TASK:
In the data below, swap every instance of "2 года спустя" for "3 года спустя" and reproduce the lines with nothing else changed.

RECORDS PROVIDED:
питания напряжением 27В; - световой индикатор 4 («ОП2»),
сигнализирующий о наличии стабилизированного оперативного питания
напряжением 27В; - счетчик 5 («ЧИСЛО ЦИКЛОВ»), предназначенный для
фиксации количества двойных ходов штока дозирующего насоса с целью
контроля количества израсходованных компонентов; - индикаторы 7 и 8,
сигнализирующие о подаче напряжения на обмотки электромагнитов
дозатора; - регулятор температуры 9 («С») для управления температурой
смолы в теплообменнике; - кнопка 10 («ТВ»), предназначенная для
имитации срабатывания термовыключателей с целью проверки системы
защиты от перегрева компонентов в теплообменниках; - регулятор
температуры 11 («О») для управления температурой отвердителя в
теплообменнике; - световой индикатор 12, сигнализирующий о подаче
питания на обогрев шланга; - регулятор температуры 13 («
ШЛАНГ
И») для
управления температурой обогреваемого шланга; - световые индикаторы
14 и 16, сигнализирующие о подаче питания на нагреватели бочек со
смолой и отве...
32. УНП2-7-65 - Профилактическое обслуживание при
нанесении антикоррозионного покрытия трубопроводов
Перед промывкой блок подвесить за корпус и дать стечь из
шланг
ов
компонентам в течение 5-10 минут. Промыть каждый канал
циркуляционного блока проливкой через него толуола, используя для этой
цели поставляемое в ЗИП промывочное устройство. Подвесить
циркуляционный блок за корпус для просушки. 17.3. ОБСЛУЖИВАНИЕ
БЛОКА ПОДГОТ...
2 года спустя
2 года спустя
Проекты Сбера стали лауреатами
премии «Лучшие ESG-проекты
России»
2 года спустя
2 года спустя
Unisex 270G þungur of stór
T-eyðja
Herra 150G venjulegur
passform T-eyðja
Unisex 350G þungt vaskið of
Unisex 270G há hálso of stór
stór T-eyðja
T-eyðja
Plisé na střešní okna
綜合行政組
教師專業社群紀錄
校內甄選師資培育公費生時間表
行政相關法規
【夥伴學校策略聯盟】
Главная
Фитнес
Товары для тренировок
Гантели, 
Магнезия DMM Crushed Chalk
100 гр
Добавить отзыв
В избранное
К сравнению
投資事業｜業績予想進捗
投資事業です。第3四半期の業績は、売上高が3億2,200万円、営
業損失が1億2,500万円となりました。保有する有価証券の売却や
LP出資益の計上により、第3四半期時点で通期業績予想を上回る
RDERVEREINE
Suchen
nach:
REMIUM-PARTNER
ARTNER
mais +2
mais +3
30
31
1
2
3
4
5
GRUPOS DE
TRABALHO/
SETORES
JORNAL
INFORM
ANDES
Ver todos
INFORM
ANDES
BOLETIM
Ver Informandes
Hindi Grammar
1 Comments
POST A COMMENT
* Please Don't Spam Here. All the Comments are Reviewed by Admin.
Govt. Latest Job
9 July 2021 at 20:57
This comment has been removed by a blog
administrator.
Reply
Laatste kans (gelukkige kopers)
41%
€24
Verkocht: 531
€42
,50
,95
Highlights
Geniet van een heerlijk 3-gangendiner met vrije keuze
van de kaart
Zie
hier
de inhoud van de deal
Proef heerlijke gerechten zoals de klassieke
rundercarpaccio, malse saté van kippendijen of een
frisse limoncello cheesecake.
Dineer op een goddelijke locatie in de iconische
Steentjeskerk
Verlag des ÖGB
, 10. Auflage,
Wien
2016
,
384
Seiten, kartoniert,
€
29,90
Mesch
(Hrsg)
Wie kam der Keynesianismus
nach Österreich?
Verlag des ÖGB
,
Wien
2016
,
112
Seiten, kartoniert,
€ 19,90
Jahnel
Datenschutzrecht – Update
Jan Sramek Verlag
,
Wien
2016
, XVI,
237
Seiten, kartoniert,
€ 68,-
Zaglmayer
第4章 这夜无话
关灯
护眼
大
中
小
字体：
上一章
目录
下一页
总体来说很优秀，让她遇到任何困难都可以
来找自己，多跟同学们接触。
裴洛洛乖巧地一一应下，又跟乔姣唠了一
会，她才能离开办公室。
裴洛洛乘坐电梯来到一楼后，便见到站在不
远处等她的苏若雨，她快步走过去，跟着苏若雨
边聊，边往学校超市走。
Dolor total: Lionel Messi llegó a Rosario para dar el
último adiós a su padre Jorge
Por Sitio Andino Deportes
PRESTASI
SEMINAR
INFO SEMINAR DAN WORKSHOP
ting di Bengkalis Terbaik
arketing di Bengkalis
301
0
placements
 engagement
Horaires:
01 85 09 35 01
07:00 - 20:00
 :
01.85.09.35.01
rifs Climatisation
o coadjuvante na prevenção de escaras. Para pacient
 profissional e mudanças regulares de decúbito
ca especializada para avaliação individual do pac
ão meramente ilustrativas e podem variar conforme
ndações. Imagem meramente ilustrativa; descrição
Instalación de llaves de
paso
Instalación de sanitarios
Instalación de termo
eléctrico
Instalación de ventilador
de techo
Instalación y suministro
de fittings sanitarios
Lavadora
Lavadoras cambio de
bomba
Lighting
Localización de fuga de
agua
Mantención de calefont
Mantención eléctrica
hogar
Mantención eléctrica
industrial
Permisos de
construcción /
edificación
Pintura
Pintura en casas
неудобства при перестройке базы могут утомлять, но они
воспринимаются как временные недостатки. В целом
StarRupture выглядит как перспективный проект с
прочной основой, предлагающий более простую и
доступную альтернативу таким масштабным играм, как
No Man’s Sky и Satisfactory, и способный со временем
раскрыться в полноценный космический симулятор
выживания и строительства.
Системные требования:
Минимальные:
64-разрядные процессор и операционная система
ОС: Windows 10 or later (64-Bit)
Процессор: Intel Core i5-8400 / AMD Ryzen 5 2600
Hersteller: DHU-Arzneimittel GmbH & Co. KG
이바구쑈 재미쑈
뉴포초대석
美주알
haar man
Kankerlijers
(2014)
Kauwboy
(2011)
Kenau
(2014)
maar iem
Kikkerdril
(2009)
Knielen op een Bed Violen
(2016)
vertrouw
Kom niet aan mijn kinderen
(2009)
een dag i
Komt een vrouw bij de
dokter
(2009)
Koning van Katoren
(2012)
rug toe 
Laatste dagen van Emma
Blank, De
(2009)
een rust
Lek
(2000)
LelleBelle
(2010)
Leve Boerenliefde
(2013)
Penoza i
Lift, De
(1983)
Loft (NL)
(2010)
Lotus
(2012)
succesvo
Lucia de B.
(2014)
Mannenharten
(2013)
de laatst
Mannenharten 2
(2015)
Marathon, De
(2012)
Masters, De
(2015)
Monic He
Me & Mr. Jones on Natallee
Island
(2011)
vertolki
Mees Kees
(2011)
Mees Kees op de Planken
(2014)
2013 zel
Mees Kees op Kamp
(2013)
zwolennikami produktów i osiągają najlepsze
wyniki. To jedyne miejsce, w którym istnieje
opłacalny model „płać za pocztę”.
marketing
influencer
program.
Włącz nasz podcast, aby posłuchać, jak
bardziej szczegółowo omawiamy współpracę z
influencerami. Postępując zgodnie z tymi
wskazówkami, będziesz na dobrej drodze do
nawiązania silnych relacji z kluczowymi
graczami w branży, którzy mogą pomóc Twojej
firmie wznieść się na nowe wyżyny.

SOLUTION BELOW:
питания напряжением 27В; - световой индикатор 4 («ОП2»),
сигнализирующий о наличии стабилизированного оперативного питания
напряжением 27В; - счетчик 5 («ЧИСЛО ЦИКЛОВ»), предназначенный для
фиксации количества двойных ходов штока дозирующего насоса с целью
контроля количества израсходованных компонентов; - индикаторы 7 и 8,
сигнализирующие о подаче напряжения на обмотки электромагнитов
дозатора; - регулятор температуры 9 («С») для управления температурой
смолы в теплообменнике; - кнопка 10 («ТВ»), предназначенная для
имитации срабатывания термовыключателей с целью проверки системы
защиты от перегрева компонентов в теплообменниках; - регулятор
температуры 11 («О») для управления температурой отвердителя в
теплообменнике; - световой индикатор 12, сигнализирующий о подаче
питания на обогрев шланга; - регулятор температуры 13 («
ШЛАНГ
И») для
управления температурой обогреваемого шланга; - световые индикаторы
14 и 16, сигнализирующие о подаче питания на нагреватели бочек со
смолой и отве...
32. УНП2-7-65 - Профилактическое обслуживание при
нанесении антикоррозионного покрытия трубопроводов
Перед промывкой блок подвесить за корпус и дать стечь из
шланг
ов
компонентам в течение 5-10 минут. Промыть каждый канал
циркуляционного блока проливкой через него толуола, используя для этой
цели поставляемое в ЗИП промывочное устройство. Подвесить
циркуляционный блок за корпус для просушки. 17.3. ОБСЛУЖИВАНИЕ
БЛОКА ПОДГОТ...
3 года спустя
3 года спустя
Проекты Сбера стали лауреатами
премии «Лучшие ESG-проекты
России»
3 года спустя
3 года спустя
Unisex 270G þungur of stór
T-eyðja
Herra 150G venjulegur
passform T-eyðja
Unisex 350G þungt vaskið of
Unisex 270G há hálso of stór
stór T-eyðja
T-eyðja
Plisé na střešní okna
綜合行政組
教師專業社群紀錄
校內甄選師資培育公費生時間表
行政相關法規
【夥伴學校策略聯盟】
Главная
Фитнес
Товары для тренировок
Гантели, 
Магнезия DMM Crushed Chalk
100 гр
Добавить отзыв
В избранное
К сравнению
投資事業｜業績予想進捗
投資事業です。第3四半期の業績は、売上高が3億2,200万円、営
業損失が1億2,500万円となりました。保有する有価証券の売却や
LP出資益の計上により、第3四半期時点で通期業績予想を上回る
RDERVEREINE
Suchen
nach:
REMIUM-PARTNER
ARTNER
mais +2
mais +3
30
31
1
2
3
4
5
GRUPOS DE
TRABALHO/
SETORES
JORNAL
INFORM
ANDES
Ver todos
INFORM
ANDES
BOLETIM
Ver Informandes
Hindi Grammar
1 Comments
POST A COMMENT
* Please Don't Spam Here. All the Comments are Reviewed by Admin.
Govt. Latest Job
9 July 2021 at 20:57
This comment has been removed by a blog
administrator.
Reply
Laatste kans (gelukkige kopers)
41%
€24
Verkocht: 531
€42
,50
,95
Highlights
Geniet van een heerlijk 3-gangendiner met vrije keuze
van de kaart
Zie
hier
de inhoud van de deal
Proef heerlijke gerechten zoals de klassieke
rundercarpaccio, malse saté van kippendijen of een
frisse limoncello cheesecake.
Dineer op een goddelijke locatie in de iconische
Steentjeskerk
Verlag des ÖGB
, 10. Auflage,
Wien
2016
,
384
Seiten, kartoniert,
€
29,90
Mesch
(Hrsg)
Wie kam der Keynesianismus
nach Österreich?
Verlag des ÖGB
,
Wien
2016
,
112
Seiten, kartoniert,
€ 19,90
Jahnel
Datenschutzrecht – Update
Jan Sramek Verlag
,
Wien
2016
, XVI,
237
Seiten, kartoniert,
€ 68,-
Zaglmayer
第4章 这夜无话
关灯
护眼
大
中
小
字体：
上一章
目录
下一页
总体来说很优秀，让她遇到任何困难都可以
来找自己，多跟同学们接触。
裴洛洛乖巧地一一应下，又跟乔姣唠了一
会，她才能离开办公室。
裴洛洛乘坐电梯来到一楼后，便见到站在不
远处等她的苏若雨，她快步走过去，跟着苏若雨
边聊，边往学校超市走。
Dolor total: Lionel Messi llegó a Rosario para dar el
último adiós a su padre Jorge
Por Sitio Andino Deportes
PRESTASI
SEMINAR
INFO SEMINAR DAN WORKSHOP
ting di Bengkalis Terbaik
arketing di Bengkalis
301
0
placements
 engagement
Horaires:
01 85 09 35 01
07:00 - 20:00
 :
01.85.09.35.01
rifs Climatisation
o coadjuvante na prevenção de escaras. Para pacient
 profissional e mudanças regulares de decúbito
ca especializada para avaliação individual do pac
ão meramente ilustrativas e podem variar conforme
ndações. Imagem meramente ilustrativa; descrição
Instalación de llaves de
paso
Instalación de sanitarios
Instalación de termo
eléctrico
Instalación de ventilador
de techo
Instalación y suministro
de fittings sanitarios
Lavadora
Lavadoras cambio de
bomba
Lighting
Localización de fuga de
agua
Mantención de calefont
Mantención eléctrica
hogar
Mantención eléctrica
industrial
Permisos de
construcción /
edificación
Pintura
Pintura en casas
неудобства при перестройке базы могут утомлять, но они
воспринимаются как временные недостатки. В целом
StarRupture выглядит как перспективный проект с
прочной основой, предлагающий более простую и
доступную альтернативу таким масштабным играм, как
No Man’s Sky и Satisfactory, и способный со временем
раскрыться в полноценный космический симулятор
выживания и строительства.
Системные требования:
Минимальные:
64-разрядные процессор и операционная система
ОС: Windows 10 or later (64-Bit)
Процессор: Intel Core i5-8400 / AMD Ryzen 5 2600
Hersteller: DHU-Arzneimittel GmbH & Co. KG
이바구쑈 재미쑈
뉴포초대석
美주알
haar man
Kankerlijers
(2014)
Kauwboy
(2011)
Kenau
(2014)
maar iem
Kikkerdril
(2009)
Knielen op een Bed Violen
(2016)
vertrouw
Kom niet aan mijn kinderen
(2009)
een dag i
Komt een vrouw bij de
dokter
(2009)
Koning van Katoren
(2012)
rug toe 
Laatste dagen van Emma
Blank, De
(2009)
een rust
Lek
(2000)
LelleBelle
(2010)
Leve Boerenliefde
(2013)
Penoza i
Lift, De
(1983)
Loft (NL)
(2010)
Lotus
(2012)
succesvo
Lucia de B.
(2014)
Mannenharten
(2013)
de laatst
Mannenharten 2
(2015)
Marathon, De
(2012)
Masters, De
(2015)
Monic He
Me & Mr. Jones on Natallee
Island
(2011)
vertolki
Mees Kees
(2011)
Mees Kees op de Planken
(2014)
2013 zel
Mees Kees op Kamp
(2013)
zwolennikami produktów i osiągają najlepsze
wyniki. To jedyne miejsce, w którym istnieje
opłacalny model „płać za pocztę”.
marketing
influencer
program.
Włącz nasz podcast, aby posłuchać, jak
bardziej szczegółowo omawiamy współpracę z
influencerami. Postępując zgodnie z tymi
wskazówkami, będziesz na dobrej drodze do
nawiązania silnych relacji z kluczowymi
graczami w branży, którzy mogą pomóc Twojej
firmie wznieść się na nowe wyżyny.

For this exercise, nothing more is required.